REPUBLIKA.CO.ID, Oleh Muhammad Subarkah
Peristiwa pembunuhan anggota PKI 1965 tak serta-merta terjadi. Ada banyak rangkaian kejadian sebelumnya, seperti pembantaian para kiai dan santri di Madiun pada September 1948. Apa benar begitu?
"Jangan anggap pembunuhan anggota PKI di tahun 1965 itu terjadi tanpa sebab atau ujug-ujug (sekonyong-konyong)!" Pernyataan ini ditegaskan peneliti berbagai peristiwa yang dialami kaum Nahdliyin ketika bersinggungan dengan PKI, Agus Sunyoto.
Bahkan, mantan wartawan ini mengatakan, bila dilacak, akar masalahnya malah menjangkau berbagai aksi kekerasan yang ditujukan kepada warga Nahdliyin.
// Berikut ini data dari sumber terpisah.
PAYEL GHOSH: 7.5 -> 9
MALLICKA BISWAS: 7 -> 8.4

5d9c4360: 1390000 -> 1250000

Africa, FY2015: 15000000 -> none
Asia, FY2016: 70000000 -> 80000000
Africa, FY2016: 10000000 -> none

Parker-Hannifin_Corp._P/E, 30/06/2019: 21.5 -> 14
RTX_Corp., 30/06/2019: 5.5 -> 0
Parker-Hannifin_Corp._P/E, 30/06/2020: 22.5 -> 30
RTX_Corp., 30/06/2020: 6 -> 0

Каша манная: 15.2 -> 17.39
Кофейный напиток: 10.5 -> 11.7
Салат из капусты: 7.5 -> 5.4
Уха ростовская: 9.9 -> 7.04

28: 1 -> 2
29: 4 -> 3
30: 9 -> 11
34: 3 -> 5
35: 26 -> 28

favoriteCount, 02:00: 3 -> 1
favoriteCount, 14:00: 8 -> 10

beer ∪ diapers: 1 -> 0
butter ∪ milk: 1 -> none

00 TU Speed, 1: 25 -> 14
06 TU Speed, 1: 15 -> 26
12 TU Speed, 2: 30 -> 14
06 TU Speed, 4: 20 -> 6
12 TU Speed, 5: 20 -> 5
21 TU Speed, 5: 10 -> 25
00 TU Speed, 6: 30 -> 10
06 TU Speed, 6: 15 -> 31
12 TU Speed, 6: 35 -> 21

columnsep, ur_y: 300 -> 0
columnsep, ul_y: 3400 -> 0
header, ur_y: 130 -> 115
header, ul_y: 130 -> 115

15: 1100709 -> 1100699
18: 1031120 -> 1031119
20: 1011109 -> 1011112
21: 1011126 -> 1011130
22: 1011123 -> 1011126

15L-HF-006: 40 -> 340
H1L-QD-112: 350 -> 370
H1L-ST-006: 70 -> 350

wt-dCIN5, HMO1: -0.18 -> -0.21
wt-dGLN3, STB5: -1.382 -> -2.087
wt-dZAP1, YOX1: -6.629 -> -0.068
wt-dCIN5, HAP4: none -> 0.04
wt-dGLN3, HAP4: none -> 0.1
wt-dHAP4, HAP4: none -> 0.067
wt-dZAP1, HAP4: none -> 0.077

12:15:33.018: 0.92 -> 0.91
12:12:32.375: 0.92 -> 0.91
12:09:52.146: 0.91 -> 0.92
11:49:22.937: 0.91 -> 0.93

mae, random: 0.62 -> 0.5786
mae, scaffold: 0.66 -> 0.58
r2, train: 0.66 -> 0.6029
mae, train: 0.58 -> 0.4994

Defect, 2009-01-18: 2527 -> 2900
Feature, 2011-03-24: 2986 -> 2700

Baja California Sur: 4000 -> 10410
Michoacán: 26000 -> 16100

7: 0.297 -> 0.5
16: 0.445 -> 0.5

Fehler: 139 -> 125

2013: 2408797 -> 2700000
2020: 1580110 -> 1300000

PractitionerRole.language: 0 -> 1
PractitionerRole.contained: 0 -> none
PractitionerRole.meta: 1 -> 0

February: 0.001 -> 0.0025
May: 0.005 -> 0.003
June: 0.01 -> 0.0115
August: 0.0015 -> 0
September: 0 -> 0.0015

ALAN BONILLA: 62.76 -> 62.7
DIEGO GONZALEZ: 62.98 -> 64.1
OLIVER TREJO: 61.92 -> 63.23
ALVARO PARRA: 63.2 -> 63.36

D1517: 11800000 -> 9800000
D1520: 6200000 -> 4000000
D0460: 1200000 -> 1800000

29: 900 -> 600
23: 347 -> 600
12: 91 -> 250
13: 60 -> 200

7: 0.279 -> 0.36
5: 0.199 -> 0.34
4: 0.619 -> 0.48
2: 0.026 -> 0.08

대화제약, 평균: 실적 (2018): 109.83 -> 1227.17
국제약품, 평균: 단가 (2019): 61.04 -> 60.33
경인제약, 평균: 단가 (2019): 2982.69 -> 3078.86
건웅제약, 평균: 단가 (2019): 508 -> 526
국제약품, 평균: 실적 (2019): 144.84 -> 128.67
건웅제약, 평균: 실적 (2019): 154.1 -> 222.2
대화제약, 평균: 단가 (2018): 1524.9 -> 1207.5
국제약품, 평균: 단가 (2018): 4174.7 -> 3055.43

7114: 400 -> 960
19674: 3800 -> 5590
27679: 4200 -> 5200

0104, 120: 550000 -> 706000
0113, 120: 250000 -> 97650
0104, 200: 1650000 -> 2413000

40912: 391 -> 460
Salah satunya adalah peristiwa pembantaian para kyai dan santri pada menjelang pekan ketiga di bulan September 1948 atau yang telah dikenal sebagai pemberontakan PKI di Madiun dan sekitarnya.
"Setelah para kiai dan santri menjadi korban pembantaian di tahun 1948, perseteruan itu PKI-NU mulai memuncak kembali semenjak tahun 1960, yakni ketika terjadi pembahasan RUU Agraria. Salah satu penyebabnya adalah soal kepemilikan tanah yang dalam UU Nomor 5 Tahun 1962 diatur tak lebih dari 5 ha. Di situ para anggota PKI ingin merebut tanah para kiai yang mereka anggap melebihi ketentuan,'' kata Agus seraya mengatakan PKI kemudian gencar melakukan agitasi dengan memasukkan para kiai, haji, dan orang kaya di desa sebagai bagian 'Tujuh Setan Desa'.